◆ Box annotation data:
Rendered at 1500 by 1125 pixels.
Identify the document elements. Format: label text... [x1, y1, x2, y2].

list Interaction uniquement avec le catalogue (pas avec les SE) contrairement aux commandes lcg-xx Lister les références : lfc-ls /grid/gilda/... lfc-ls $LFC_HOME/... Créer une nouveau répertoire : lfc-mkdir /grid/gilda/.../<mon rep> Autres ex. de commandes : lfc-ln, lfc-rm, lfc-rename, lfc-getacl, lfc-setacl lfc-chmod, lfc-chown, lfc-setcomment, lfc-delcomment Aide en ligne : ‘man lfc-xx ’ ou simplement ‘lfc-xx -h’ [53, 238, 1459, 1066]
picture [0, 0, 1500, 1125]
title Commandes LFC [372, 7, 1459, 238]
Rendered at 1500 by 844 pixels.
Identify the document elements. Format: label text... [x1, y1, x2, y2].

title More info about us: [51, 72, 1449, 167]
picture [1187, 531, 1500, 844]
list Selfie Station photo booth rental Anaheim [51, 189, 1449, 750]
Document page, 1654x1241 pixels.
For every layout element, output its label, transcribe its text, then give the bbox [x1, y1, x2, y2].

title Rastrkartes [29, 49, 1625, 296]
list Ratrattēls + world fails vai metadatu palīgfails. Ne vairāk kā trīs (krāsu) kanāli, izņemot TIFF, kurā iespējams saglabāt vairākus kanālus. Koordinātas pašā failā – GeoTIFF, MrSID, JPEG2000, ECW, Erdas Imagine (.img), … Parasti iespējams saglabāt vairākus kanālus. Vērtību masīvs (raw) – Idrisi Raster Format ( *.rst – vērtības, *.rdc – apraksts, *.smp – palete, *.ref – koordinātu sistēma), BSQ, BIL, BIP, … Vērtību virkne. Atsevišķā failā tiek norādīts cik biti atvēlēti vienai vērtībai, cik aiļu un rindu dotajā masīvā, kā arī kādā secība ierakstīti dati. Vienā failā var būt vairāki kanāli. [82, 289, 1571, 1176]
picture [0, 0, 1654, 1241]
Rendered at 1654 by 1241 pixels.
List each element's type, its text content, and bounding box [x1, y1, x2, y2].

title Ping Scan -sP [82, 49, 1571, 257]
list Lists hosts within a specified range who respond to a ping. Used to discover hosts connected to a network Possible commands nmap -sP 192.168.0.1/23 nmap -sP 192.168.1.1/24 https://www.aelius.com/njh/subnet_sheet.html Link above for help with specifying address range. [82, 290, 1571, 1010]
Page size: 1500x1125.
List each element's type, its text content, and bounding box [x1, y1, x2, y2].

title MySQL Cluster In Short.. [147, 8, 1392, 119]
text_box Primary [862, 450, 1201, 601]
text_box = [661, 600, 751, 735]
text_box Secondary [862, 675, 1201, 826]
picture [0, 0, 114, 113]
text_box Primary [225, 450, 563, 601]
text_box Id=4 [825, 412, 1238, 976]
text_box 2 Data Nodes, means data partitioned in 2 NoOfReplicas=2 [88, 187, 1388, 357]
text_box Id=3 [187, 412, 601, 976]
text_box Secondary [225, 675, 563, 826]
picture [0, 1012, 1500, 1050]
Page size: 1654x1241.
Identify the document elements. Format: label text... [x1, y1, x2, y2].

◆ Stated goal:
Copy the material from its start through the line containing "title Commandes LFC [372, 7, 1459, 238]", substituting "layout elements" for "document elements" and leaving everything else unchanged.

◆ Complete answer:
Rendered at 1500 by 1125 pixels.
Identify the layout elements. Format: label text... [x1, y1, x2, y2].

list Interaction uniquement avec le catalogue (pas avec les SE) contrairement aux commandes lcg-xx Lister les références : lfc-ls /grid/gilda/... lfc-ls $LFC_HOME/... Créer une nouveau répertoire : lfc-mkdir /grid/gilda/.../<mon rep> Autres ex. de commandes : lfc-ln, lfc-rm, lfc-rename, lfc-getacl, lfc-setacl lfc-chmod, lfc-chown, lfc-setcomment, lfc-delcomment Aide en ligne : ‘man lfc-xx ’ ou simplement ‘lfc-xx -h’ [53, 238, 1459, 1066]
picture [0, 0, 1500, 1125]
title Commandes LFC [372, 7, 1459, 238]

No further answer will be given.